A dificuldade do problema da parada não está em instâncias específicas, mas sim no problema geral: ter um algoritmo que consiga decidir isso para qualquer instância, para qualquer máquina de Turing, para qualquer programa de computador.

Mudando a discussão de indecibilidade para P e NP: se pensarmos no problema SAT, o problema de satisfatibilidade de fórmulas proposicionais, é fácil fazer um programa que responde a algumas dessas instâncias em tempo polinomial (por exemplo, fórmulas que só tem uma proposição, sem conectivos), mesmo que o problema geral seja NP (porque algumas instâncias nunca poderão ser resolvidas em tempo polinomial, se P != NP).
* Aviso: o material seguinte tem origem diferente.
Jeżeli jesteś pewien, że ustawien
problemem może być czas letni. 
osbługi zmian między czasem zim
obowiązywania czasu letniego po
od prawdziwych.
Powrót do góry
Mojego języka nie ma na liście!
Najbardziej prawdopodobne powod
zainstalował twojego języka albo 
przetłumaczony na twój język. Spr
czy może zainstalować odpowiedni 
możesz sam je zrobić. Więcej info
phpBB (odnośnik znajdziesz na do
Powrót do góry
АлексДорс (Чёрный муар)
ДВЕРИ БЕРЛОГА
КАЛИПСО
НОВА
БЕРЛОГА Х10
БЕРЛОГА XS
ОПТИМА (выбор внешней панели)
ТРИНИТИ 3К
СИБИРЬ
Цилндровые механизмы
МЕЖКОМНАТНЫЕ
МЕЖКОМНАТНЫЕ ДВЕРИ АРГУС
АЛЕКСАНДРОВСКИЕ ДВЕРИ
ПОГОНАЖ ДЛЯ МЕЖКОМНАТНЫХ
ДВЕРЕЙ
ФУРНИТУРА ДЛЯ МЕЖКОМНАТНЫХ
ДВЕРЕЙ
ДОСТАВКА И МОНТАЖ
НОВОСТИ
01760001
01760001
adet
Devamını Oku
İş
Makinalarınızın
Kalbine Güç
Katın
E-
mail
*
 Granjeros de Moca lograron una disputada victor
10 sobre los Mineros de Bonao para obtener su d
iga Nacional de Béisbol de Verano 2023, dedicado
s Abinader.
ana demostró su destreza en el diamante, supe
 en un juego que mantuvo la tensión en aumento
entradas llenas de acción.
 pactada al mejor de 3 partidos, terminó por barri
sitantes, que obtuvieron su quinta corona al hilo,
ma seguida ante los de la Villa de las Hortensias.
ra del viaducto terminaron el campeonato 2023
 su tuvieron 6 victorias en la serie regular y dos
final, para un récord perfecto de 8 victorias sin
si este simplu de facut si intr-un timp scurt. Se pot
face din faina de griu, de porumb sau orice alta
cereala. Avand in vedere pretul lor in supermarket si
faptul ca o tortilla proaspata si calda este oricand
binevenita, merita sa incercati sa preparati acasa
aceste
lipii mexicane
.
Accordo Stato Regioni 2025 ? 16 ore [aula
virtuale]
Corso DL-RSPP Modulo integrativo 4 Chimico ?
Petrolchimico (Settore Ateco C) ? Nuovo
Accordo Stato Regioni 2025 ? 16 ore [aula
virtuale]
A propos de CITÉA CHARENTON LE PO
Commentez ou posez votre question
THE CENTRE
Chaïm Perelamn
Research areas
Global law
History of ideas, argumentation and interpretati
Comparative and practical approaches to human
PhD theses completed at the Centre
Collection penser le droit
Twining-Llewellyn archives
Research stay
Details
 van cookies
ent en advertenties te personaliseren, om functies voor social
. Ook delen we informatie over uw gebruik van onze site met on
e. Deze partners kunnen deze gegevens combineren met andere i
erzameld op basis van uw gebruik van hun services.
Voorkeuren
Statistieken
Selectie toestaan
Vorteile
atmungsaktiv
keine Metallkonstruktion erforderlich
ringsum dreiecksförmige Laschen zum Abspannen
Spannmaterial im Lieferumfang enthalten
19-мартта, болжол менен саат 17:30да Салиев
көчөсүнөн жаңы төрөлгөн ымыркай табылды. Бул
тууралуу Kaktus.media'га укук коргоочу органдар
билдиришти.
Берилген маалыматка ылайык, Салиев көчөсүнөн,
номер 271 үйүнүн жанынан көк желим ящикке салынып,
Agora vamos pensar em P != NP como um problema de decisão para ser resolvido por um algoritmo. O importante é que esse problema não tem instâncias. Ou P != NP é verdade, ou não é. É um problema único, e não um conjunto de instâncias de problemas, como os exemplos anteriores.

Com isso, vamos observar a afirmação IV: imagine que um algoritmo é “responda SIM” (ou seja, apenas imprimir a resposta “SIM”) e o outro é “responda NÃO”. É claro que, para o problema P != NP, um dos dois vai acertar. Não sabemos ainda qual dos dois é o certo, mas ou P != NP, ou não é verdade que P != NP (e portanto P = NP). Então acho que é fácil ver que a afirmativa IV está correta. Agora, quanto à III: desses 2 algoritmos da afirmativa IV, um dos dois está correto (embora não saibamos qual). Mas eles são de tempo polinomial? Claro que sim, eles apenas respondem imediatamente SIM ou NÃO, sem nenhum processamento. Ou seja, existe um algoritmo que responde ao problema de decisão P != NP em tempo polinomial (na verdade tempo constante, mas todo algoritmo O(1) também é O(n) e por aí vai), e, embora nós não saibamos que algoritmo é esse, sabemos que é um dos dois acima. Então a alternativa III está correta também. I e II obviamente não podem estar corretos se IV está, e na verdade não estão, exatamente porque os algoritmos mencionados em IV são suficientes.